** Opening PAGE EXCERPT block **

Applying to doctoral programs

37 years ago, I was writing applications for history doctoral programs. I was a senior in college, had one of my professors give me the “tenured jobs in history are shrinking, regardless of what others are saying” talk (he was right), and had no clue what doctoral admissions committees look for. I applied to a dozen programs, was admitted to a few, and given a promise of full support at one, at the University of Pennsylvania. And that’s where I attended. I vaguely remember that the departments generally had different essay questions — I think Yale’s program asked applicants to write about a history book that inspired us, and why, and I chose Peter Laslett’s The World We Have Lost, which was published in 1965 and probably not anything like what they were looking for in prospective students.

If you’re applying to doctoral programs, don’t do what I did. I don’t mean, don’t apply to doctoral programs; that’s a more complicated discussion. Read the relevant portions of Jessica Calarco’s The Field Guide to Graduate School and Tressie Mcmillan Cottom’s blog entry on the topic for more complete and thoughtful comments. What I mean is, don’t apply as if it’s the 1980s with no solid information widely available about doctoral programs and what admissions committees often look for (I wrote some thoughts on this in March 2015).1

Before sending in the application, do a little homework for each program about key characteristics:

  • The academic structure of the program. This is partly about knowing what you’ll be studying, and the expectations of students. But it’s also about how much the program is structured. My college’s EdD program is highly structured: most of the program’s courses are required, students are placed in cohorts, and then in cohorts-within-cohorts for dissertation work, which falls in various versions of action research. On the far end of the spectrum, I know a program in the sciences (not at ASU) where there literally was no required course other than dissertation hours. And my college’s PhD programs in educational policy and evaluation, and learning, literacies, and technologies, fall in the middle: several required first-year courses, categories of other courses, and then a certain amount of choice (with hundreds of potentially-relevant courses around our university). Each of these arrangements imply different levels of formal choices for student projects and interests, and also the potential tradeoffs. A more open program structure has more choice, and also requires both student initiative and practical and ethical mentorship of faculty for students to complete the program.

** Closing PAGE EXCERPT block **

■ **TASKS TO PERFORM**
• a. In the excerpt on applying to doctoral programs, which university promised the writer full support?
• b. Using the excerpt on applying to doctoral programs, explain why an applicant should learn about a program's academic structure before sending in an application.
• c. From the doctoral programs excerpt, quote the passage beginning at the words "37 years ago, I" and ending after "in prospective students.".

** Opening DATASET RECORDS block **

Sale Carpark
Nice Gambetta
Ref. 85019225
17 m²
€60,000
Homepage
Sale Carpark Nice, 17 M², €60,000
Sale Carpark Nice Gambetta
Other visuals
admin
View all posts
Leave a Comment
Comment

** Closing DATASET RECORDS block **

■ **SOLUTIONS TO THE TASKS**
• a. The University of Pennsylvania promised the writer full support.

• b. Knowing the structure shows what you will study, what is expected of students and how structured the program is. Each arrangement implies different levels of formal choice for student projects and interests, along with potential tradeoffs. A more open structure offers more choice but also requires student initiative and practical and ethical faculty mentorship for students to finish.

• c.
37 years ago, I was writing applications for history doctoral programs. I was a senior in college, had one of my professors give me the “tenured jobs in history are shrinking, regardless of what others are saying” talk (he was right), and had no clue what doctoral admissions committees look for. I applied to a dozen programs, was admitted to a few, and given a promise of full support at one, at the University of Pennsylvania. And that’s where I attended. I vaguely remember that the departments generally had different essay questions — I think Yale’s program asked applicants to write about a history book that inspired us, and why, and I chose Peter Laslett’s The World We Have Lost, which was published in 1965 and probably not anything like what they were looking for in prospective students.